● **Task requirements**: From the material below, copy each line that contains the word "Which".

### Exercise materials ###

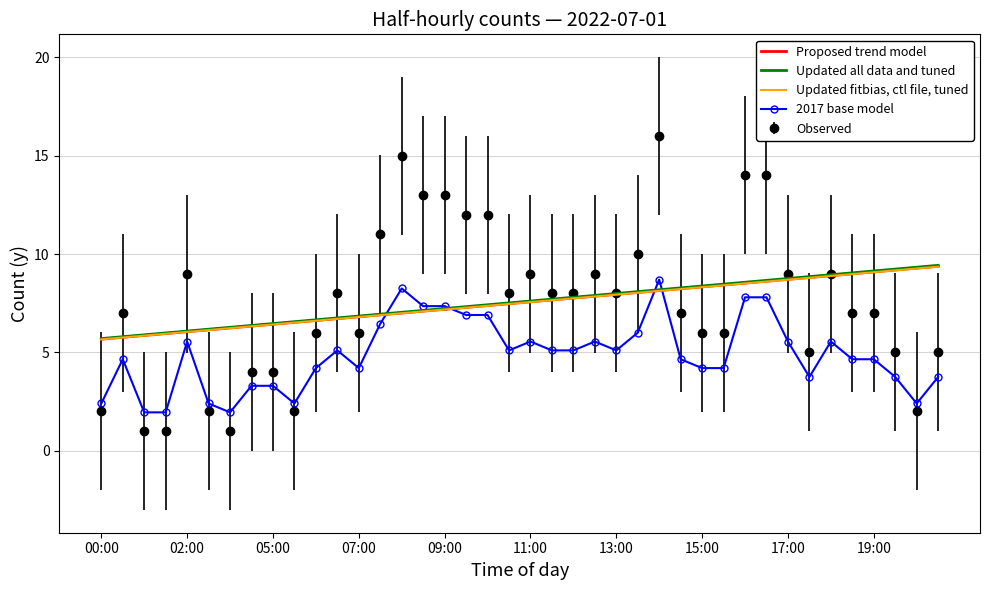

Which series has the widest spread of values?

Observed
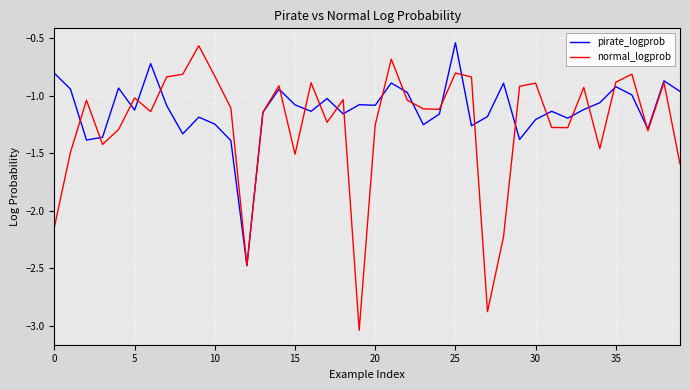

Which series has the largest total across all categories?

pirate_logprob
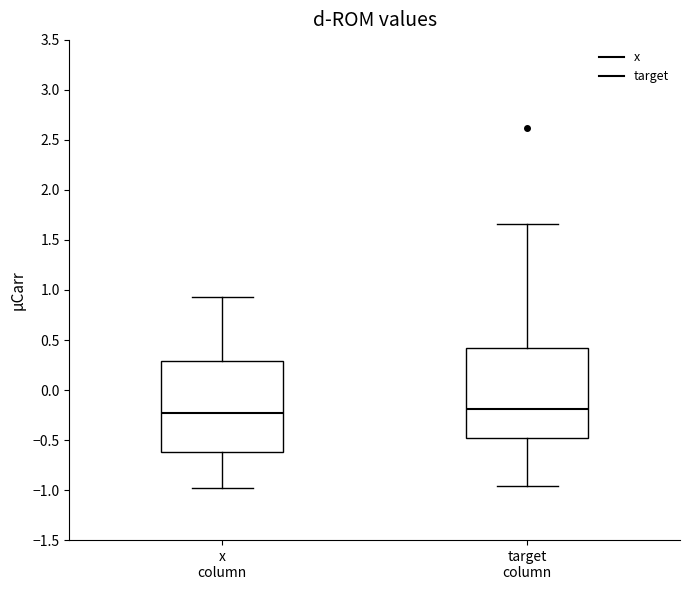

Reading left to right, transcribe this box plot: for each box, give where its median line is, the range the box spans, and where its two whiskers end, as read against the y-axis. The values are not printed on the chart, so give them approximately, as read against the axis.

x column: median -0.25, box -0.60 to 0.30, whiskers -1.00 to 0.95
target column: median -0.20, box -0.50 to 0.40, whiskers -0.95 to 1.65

###

● **Reply**:
Which series has the widest spread of values?
Which series has the largest total across all categories?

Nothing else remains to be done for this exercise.